Our teachers, who should be the soul of education, are often underpaid, underprepared and overburdened. Many are hired not for their pedagogical strength or emotional intelligence but for their ability to enforce rigid discipline or teach to the test. They are rarely trained to handle students’ emotional needs. Most haven’t even had a serious workshop on mental health or trauma-informed schooling. No wonder their first instinct is often to shame, punish or label children as “naughty,” “distracted,” or “dangerous.” Still, we have a great number of teachers who defy the system and manage to do wonders.

Some of our schools are financially stressed and that stress percolates down into how they treat both staff and students. A child becomes a fee-paying unit. A teacher becomes a task executor. Empathy, flexibility, humanity, all begin to disappear.

When students show signs of distress, creativity, silence or rebellion, most of our schools panic. Instead of asking “What happened to this child?” they ask “What is wrong with this child?” Many schools don’t have trained counselors. In fact, most school administrators don’t even know the difference between a counselor, a psychologist and a psychiatrist. I have seen teachers in Kashmir schools casually tell parents to “take your child to a psychiatrist”, leaving them shellshocked and groping for answers.

Discipline has become a dirty word in many Kashmir schools, interpreted as obedience, conformity and blind submission. Children who don’t fit in are labelled, sidelined or punished.

There is a counter argument:  disciplining a child is the primary responsibility of parents, and that schools cannot be held accountable for parents’ domestic probelms. True. But our schools should not be aggravate, or even trigger, such problems.

There is a another growing constituency in Kashmir calling for ‘moral education’ in schools. Yes, our schools need child-sensitive moral education, but they don’t need moral policing. When you have untrained teachers and administrators interpreting and defining “morality” for teens navigating their identities, the result is often damaging. Children are made to feel ashamed of their bodies, their feelings, their mistakes.

This culture must end. Now!

We must demand justice for Noman. Not just legal or administrative justice, but moral justice. A public acknowledgment that he was wronged. That Kashmir, as a society, trying to balance its deep-rooted dogmas with modern education, failed him.

We must also demand reform for our schools. Real, deep reform.

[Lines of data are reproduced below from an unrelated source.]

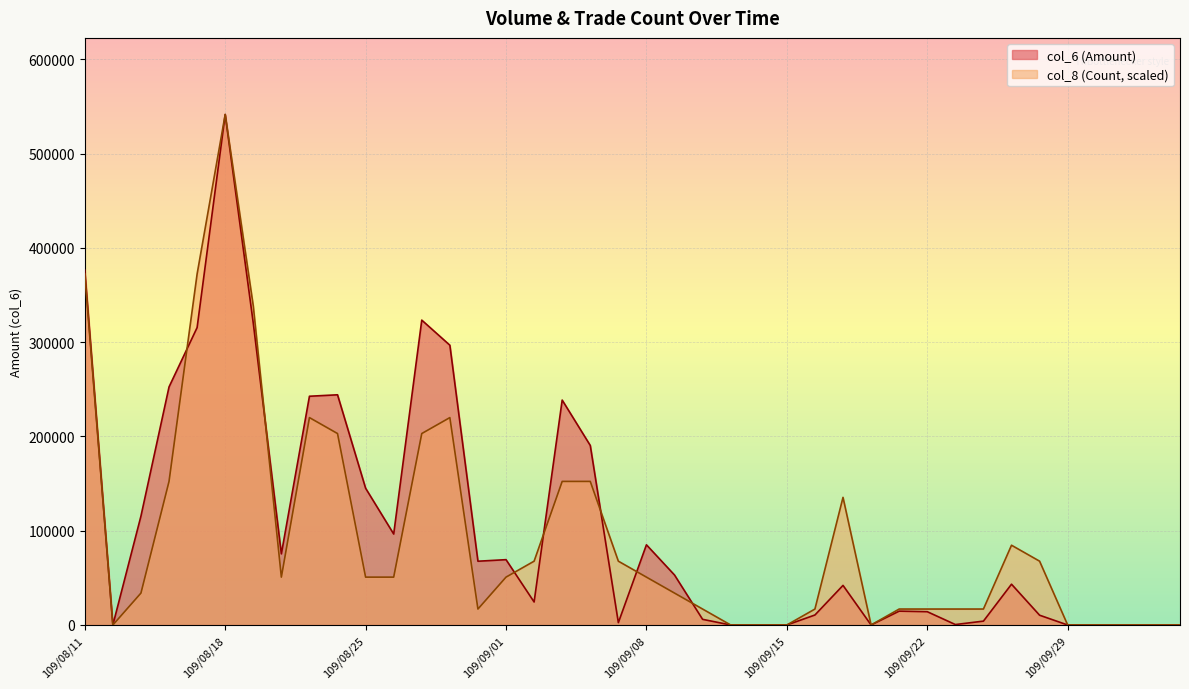

Reading left to right, list all the values displayed in this chart.

col_6: 376350	0	115500	252470	315420	541440	320070	75440	242600	244140	145050	96480	323340	296730	67640	69290	24400	238540	190400	2500	85050	53000	6000	0	0	0	10600	42000	0	14700	14100	480	4100	43260	10380	0	0	0	0	0
col_8: 372240	0	33840	152280	372240	541440	338400	50760	219960	203040	50760	50760	203040	219960	16920	50760	67680	152280	152280	67680	50760	33840	16920	0	0	0	16920	135360	0	16920	16920	16920	16920	84600	67680	0	0	0	0	0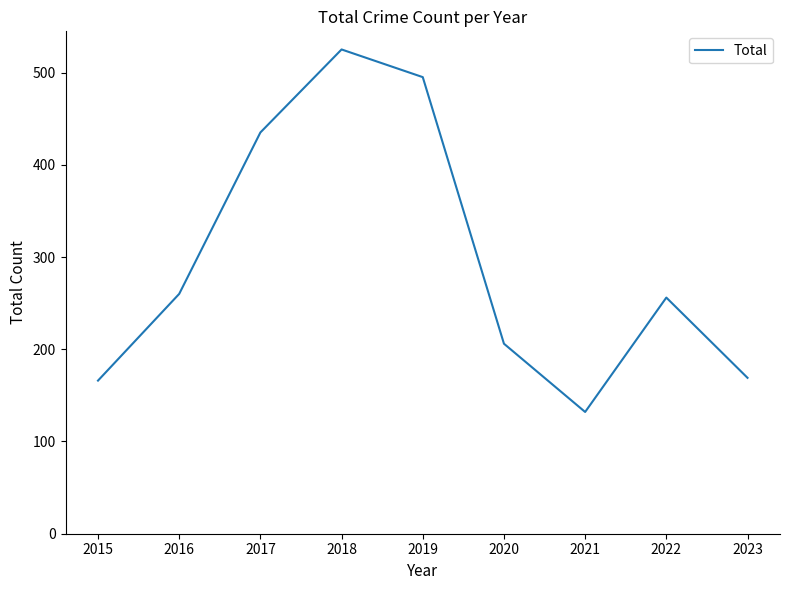

Reading left to right, extract all data points from this chart.

166	260	435	525	495	206	132	256	169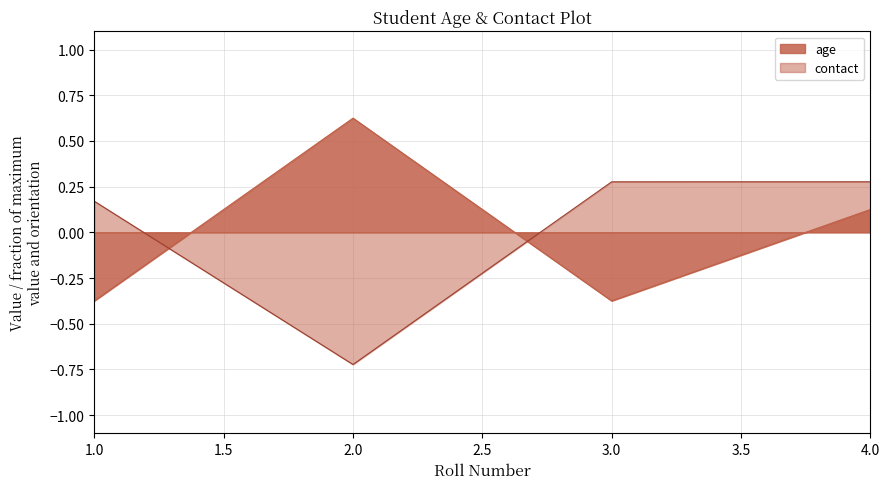

Count the contact values in the range 0 to 1.

3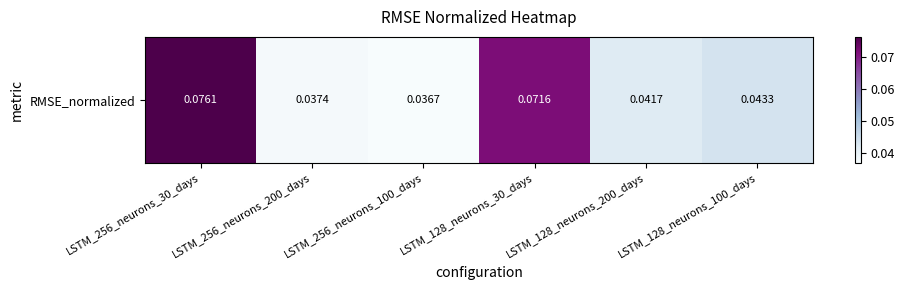

Reading right to left, extract all data points from this chart.

0.0	0.0	0.1	0.0	0.0	0.1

Let us make it mandatory for all private, and also public, schools, in J&K to hire certified counselors and conduct regular, genuine training in child rights, mental health and inclusive education. This is not asking for the moon. It is a norm globally.

Let us bring accountability into school operations, not just for academic outcomes, but for how children are treated. Let us stop this culture of intimidation, moral superiority and judgementalism.

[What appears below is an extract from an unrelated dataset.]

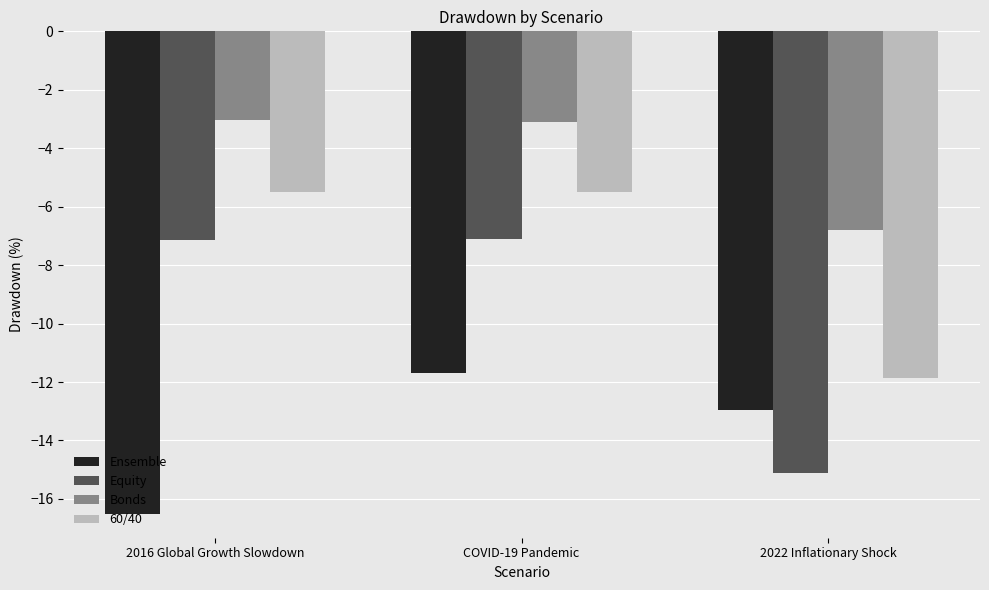

Is the value of 60/40 at 2022 Inflationary Shock greater than the value of Equity at 2016 Global Growth Slowdown?

No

And finally, any inquiry into Noman’s death must include a reputed psychologist and clinical mental health expert. Not just bureaucrats or education officers. We need people who understand what trauma looks like. What humiliation does to a young mind.

Noman is, sadly, gone. But let him not be forgotten. Let his story change something. Let it shake our schooling system into becoming safe again.
For every child sitting in a classroom afraid to be different, for every boy or girl struggling to make sense of who they are, we owe them better.

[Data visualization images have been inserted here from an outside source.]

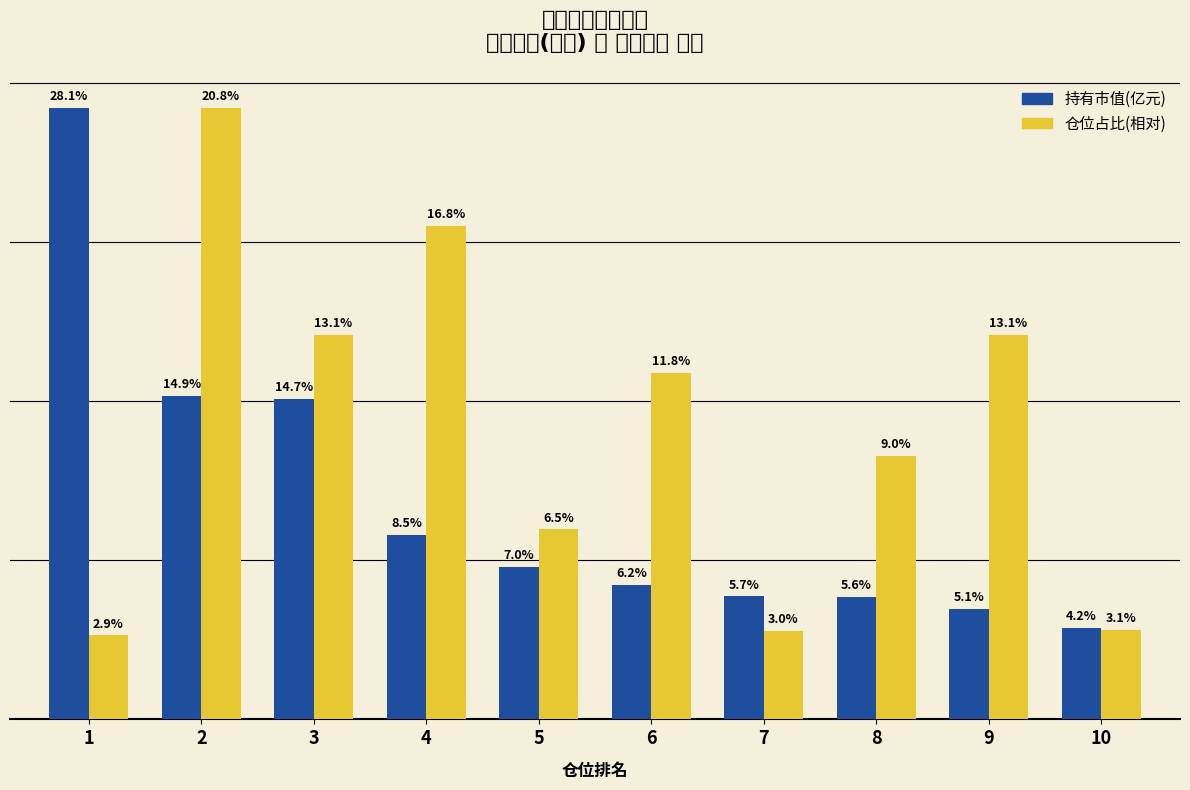

The 仓位占比(相对) series shows 0.4 at 6. True or false?

False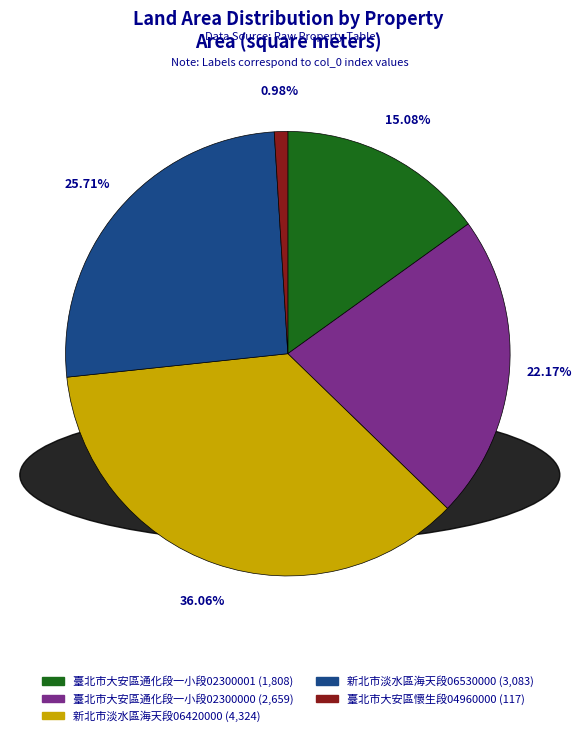

Is there a majority slice in this chart?

No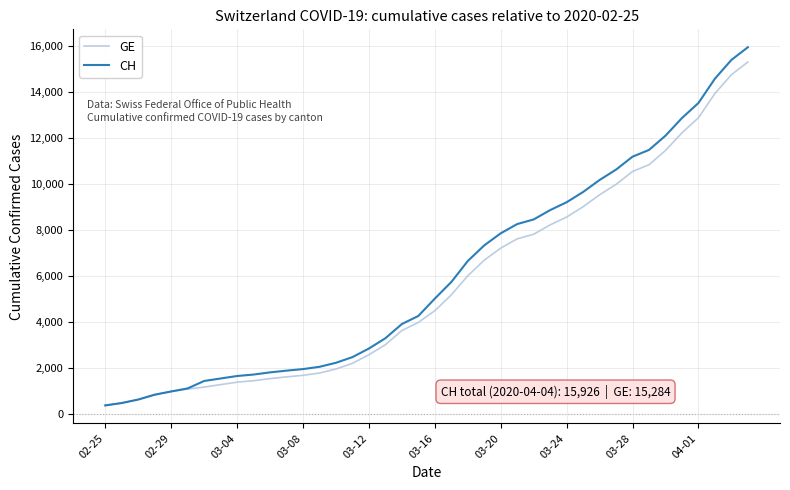

Which series has the largest total across all categories?

CH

School education is a state (oops, UT!) subject. Omar Abdullah government has ample opportunities in the fields of education, environment, positive social change, etc. to list a few tangible goals which could be easily achieved within his government’s boundaries. School education reform should be his Priority Number 1.

Not all of Kashmir’s shamed children do what Nouman did to himself. Most are broken silently, for ever. We owe our children schools where dignity is not a privilege, but a right.

The author is a development economist, and has worked on sustainable development issues in over 15 countries. He is founder of Ziraat Times.